Cosmic rays collide with the atmosphere and interact with atmospheric particles to make secondary particles, that interact to make more particles, etc., to make showers of particles that eventually hit TA detectors, where their kinetic energy is converted into light in a process called scintillation. The amount of light (which is essentially an energy proxy) produced by these particles is measured by each detector and a map of the particle shower hitting the array can be made (see Figure 2).
Making a cosmic ray treasure map
Although a few EeV cosmic rays have been detected over the years, there’s so much we don’t understand about them. Using the bits of information they know about Amaterasu, today’s authors try to put together these clues to understand the bigger picture of how and where cosmic rays are made. These clues include Amaterasu’s energy, direction, and the fact that it is very likely a charged particle and not a photon.
Because of Amaterasu’s super high energy, the authors are pretty sure that it comes from pretty close by (astronomically speaking, of course!). This is because there’s a cutoff (called the Greisen–Zatsepin–Kuzmin (GZK) limit), which is a way of quantifying the probability that a cosmic ray collides with a cosmic microwave background (CMB) photon on its way to Earth, which naturally will increase with distance. In this collision, the cosmic ray loses a lot of energy, so EeV scale cosmic rays become impossible beyond distances of 50 megaparsecs (or ~160 million light years).
They’re also pretty sure they know where Amaterasu comes from! Although most cosmic rays are shot off in all sorts of directions by magnetic fields, Amaterasu has so much kinetic energy that any magnetic forces are somewhat negligible in changing its route and the authors are able to trace it back directly to its source of origin (see Figure 3).
Out of the void, into the inferno
The only issue is that Amaterasu doesn’t seem to come from anywhere. In our local universe, matter seems to be rather clumpy, so there’s regions with a lot of galaxies and there’s regions without a lot of anything, called voids. Amaterasu can be traced back to our Local Void, where there aren’t a lot of things to make and accelerate particles (cosmic rays are thought to be produced in systems like active galactic nuclei; AGNs, or starburst galaxies).
There aren’t any good candidate galaxies at the distance and position of Amaterasu though, which can mean one of two things: either Amaterasu is coming from a galaxy located further away than the GZK limit, meaning that maybe Amaterasu comes from a new type of particle that’s immune to the GZK limit or another scenario that challenges particle physics as we understand it. The second scenario is somewhat less fun but slightly more plausible: maybe Amaterasu was deflected more than the authors thought, which might mean it came from close to the Galactic plane of the Milky Way, where magnetic fields are stronger.

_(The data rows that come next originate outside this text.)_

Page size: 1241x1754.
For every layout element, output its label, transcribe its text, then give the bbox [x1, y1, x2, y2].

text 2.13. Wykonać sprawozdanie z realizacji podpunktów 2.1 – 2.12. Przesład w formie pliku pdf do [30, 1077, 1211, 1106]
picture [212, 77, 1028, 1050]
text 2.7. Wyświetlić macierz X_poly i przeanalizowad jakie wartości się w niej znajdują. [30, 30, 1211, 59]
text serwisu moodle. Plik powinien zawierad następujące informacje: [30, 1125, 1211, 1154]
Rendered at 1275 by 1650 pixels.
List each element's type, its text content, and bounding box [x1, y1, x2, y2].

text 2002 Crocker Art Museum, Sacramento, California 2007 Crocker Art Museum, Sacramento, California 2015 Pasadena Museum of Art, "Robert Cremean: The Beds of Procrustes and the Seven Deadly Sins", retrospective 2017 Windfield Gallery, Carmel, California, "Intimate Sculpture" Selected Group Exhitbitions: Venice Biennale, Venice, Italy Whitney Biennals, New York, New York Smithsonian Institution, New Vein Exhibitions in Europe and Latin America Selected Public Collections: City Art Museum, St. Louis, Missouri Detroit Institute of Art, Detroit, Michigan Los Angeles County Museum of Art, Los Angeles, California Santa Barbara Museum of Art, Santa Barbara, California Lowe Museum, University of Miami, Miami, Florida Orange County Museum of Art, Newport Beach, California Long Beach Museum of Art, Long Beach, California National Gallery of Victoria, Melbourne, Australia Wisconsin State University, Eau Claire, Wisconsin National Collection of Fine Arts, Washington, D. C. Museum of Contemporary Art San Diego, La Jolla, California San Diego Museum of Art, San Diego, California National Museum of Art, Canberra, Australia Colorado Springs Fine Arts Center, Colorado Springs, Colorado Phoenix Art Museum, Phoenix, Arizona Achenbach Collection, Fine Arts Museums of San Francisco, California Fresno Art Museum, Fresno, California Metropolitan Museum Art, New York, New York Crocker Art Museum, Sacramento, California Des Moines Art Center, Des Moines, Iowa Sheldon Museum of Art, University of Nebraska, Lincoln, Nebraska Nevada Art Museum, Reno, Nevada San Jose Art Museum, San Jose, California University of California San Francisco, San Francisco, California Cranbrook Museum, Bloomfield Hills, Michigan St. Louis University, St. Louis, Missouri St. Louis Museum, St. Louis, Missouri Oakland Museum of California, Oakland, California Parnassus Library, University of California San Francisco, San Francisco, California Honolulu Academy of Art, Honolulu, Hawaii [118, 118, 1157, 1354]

The cosmic ray puzzle continues…
Regardless of how Amaterasu travelled from wherever it originated to the Telescope Array on Earth, it’s brought us some interesting clues about the highest energy particles in the universe. Since cosmic rays at hundreds of EeV are so rare, adding any samples to the collection will help us gain a better understanding of the properties and origins of these particles. With cosmic ray observatories like the Telescope Array, the Pierre Auger Observatory, and others continually collecting data, we hope to someday figure out where cosmic rays come from and how they get accelerated to such high energies!